■ ИЗВЛЕЧЁННЫЙ ТЕКСТ
——

In [3]:
import urllib.request
import zipfile
import os
import pandas as pd
import numpy as np
from datasets import Dataset
from transformers import (
    GPT2Tokenizer,
    GPT2LMHeadModel,
    TrainingArguments,
    Trainer,
    DataCollatorForLanguageModeling
)
import torch

In [4]:
device = torch.device("cuda" if torch.cuda.is_available() else "cpu")
print("Используется устройство:", device)

Используется устройство: cpu


In [5]:
# 2. Скачиваем архив, если его ещё нет
url = "https://www.cs.cornell.edu/~cristian/data/cornell_movie_dialogs_corpus.zip"
zip_path = "cornell_movie_dialogs_corpus.zip"

if not os.path.exists(zip_path):
    print("Скачиваю корпус диалогов...")
    urllib.request.urlretrieve(url, zip_path)
    print("Скачивание завершено.")
else:
    print("Архив уже скачан, пропускаю скачивание.")

# 3. Распаковываем архив, если папка ещё не распакована
extract_dir = "cornell movie-dialogs corpus"  # именно так называется папка внутри архива

if not os.path.exists(extract_dir):
    print("Распаковываю архив...")
    with zipfile.ZipFile(zip_path, "r") as zip_ref:
        zip_ref.extractall(".")
    print("Распаковка завершена.")
else:
    print("Папка уже распакована, пропускаю распаковку.")

Скачиваю корпус диалогов...
Скачивание завершено.
Распаковываю архив...
Распаковка завершена.


In [6]:
path = 'cornell movie-dialogs corpus'
with open(f'{path}/movie_lines.txt', 'r', encoding='iso-8859-1') as f:
    lines = f.readlines()

line_id_to_text = {}
for line in lines:
    parts = line.split(' +++$+++ ')
    line_id = parts[0]
    text = parts[-1].strip()
    line_id_to_text[line_id] = text

with open(f'{path}/movie_conversations.txt', 'r', encoding='iso-8859-1') as f:
    conversations = f.readlines()

——

■ ИСХОДНЫЕ ДАННЫЕ
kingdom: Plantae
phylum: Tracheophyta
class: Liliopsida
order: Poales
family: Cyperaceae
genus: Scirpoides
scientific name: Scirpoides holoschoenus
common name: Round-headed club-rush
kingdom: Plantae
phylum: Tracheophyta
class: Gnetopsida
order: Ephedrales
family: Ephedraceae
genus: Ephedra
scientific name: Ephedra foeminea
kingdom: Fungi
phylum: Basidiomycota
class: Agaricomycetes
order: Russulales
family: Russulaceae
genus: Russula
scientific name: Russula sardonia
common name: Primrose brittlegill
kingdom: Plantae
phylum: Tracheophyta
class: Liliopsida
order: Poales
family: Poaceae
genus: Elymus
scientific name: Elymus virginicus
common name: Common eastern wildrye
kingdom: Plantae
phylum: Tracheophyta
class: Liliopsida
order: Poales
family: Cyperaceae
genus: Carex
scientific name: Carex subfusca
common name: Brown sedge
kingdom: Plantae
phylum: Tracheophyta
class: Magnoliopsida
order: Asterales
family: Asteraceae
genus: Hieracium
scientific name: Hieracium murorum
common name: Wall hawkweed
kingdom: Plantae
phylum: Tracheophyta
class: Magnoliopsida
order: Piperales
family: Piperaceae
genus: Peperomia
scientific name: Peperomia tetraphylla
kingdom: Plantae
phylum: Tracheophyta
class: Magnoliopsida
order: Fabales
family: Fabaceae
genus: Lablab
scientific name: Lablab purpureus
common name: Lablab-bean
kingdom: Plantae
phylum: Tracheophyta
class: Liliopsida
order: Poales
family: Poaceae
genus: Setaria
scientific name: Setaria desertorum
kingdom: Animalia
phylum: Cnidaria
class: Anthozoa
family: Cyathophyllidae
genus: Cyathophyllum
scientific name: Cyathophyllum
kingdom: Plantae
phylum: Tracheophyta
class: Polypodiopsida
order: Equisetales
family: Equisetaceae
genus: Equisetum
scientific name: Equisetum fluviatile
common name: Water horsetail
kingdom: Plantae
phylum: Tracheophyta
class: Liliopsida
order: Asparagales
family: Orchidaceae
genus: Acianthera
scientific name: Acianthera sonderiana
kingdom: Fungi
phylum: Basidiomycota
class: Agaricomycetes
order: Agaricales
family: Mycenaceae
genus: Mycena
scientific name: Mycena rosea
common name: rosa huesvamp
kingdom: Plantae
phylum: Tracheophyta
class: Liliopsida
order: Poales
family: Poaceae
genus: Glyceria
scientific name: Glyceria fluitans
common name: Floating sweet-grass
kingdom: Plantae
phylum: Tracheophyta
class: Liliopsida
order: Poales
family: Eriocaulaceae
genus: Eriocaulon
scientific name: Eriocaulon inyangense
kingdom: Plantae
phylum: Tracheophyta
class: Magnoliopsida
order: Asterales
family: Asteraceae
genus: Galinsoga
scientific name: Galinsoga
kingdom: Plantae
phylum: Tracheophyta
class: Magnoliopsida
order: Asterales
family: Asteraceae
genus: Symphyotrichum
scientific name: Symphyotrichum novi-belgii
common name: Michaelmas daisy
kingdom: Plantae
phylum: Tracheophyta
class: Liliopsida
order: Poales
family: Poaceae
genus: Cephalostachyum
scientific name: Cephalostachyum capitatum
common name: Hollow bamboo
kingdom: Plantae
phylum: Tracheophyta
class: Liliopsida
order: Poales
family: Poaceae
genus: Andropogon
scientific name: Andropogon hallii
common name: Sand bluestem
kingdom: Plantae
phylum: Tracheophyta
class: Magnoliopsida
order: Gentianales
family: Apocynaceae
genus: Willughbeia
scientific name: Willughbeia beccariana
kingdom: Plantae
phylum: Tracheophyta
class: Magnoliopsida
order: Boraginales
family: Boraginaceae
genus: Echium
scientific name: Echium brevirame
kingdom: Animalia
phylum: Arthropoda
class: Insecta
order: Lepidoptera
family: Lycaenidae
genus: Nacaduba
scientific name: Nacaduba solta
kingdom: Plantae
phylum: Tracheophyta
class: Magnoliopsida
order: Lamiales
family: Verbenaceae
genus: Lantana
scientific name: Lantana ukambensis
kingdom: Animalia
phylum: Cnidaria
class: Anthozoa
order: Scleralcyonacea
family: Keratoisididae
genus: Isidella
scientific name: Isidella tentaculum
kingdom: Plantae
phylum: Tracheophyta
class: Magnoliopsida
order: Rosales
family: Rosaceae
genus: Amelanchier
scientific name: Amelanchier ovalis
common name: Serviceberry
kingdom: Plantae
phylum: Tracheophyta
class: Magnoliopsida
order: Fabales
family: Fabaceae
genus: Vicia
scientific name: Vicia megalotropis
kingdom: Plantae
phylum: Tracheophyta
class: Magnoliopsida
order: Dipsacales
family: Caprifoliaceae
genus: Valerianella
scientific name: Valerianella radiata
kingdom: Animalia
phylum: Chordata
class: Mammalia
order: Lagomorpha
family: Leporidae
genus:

——

■ ЗАДАНИЯ
[a] Изложите в виде краткого списка содержание ячейки кода из текста о подготовке корпуса диалогов Cornell, начинающейся строкой «# 2. Скачиваем архив, если его ещё нет». Основные сведения следует сохранить.
[b] Допишите следующую часть кода из текста о подготовке корпуса диалогов Cornell, начиная после последней показанной строки.

■ ОТВЕТЫ
[a]
- Архив загружается по адресу https://www.cs.cornell.edu/~cristian/data/cornell_movie_dialogs_corpus.zip и сохраняется как cornell_movie_dialogs_corpus.zip.
- Если файл ещё не существует, он скачивается функцией urllib.request.urlretrieve. В противном случае скачивание пропускается.
- Папка распаковки называется «cornell movie-dialogs corpus», как и папка внутри архива.
- Если этой папки нет, архив распаковывается в текущий каталог с помощью zipfile.ZipFile и extractall. В противном случае распаковка пропускается.
- При запуске архив был скачан и распакован.

[b]
qa_pairs = []

for convo in conversations:
    parts = convo.split(' +++$+++ ')
    line_ids = eval(parts[-1])

    for i in range(len(line_ids) - 1):
        q_id = line_ids[i]
        a_id = line_ids[i + 1]
        if q_id in line_id_to_text and a_id in line_id_to_text:
            question = line_id_to_text[q_id]
            answer = line_id_to_text[a_id]
            qa_pairs.append({
                'input': question,
                'target': answer
            })

# В DataFrame
df = pd.DataFrame(qa_pairs)
print(f"Всего пар реплик: {len(df)}")
print("\nПримеры:")
print(df.head(3))

tokenizer = GPT2Tokenizer.from_pretrained('gpt2')
tokenizer.pad_token = tokenizer.eos_token

Всего пар реплик: 221616

Примеры:
                                               input  \
0  Can we make this quick?  Roxanne Korrine and A...   
1  Well, I thought we'd start with pronunciation,...   
2  Not the hacking and gagging and spitting part....   

                                              target  
0  Well, I thought we'd start with pronunciation,...  
1  Not the hacking and gagging and spitting part....  
2  Okay... then how 'bout we try out some French ...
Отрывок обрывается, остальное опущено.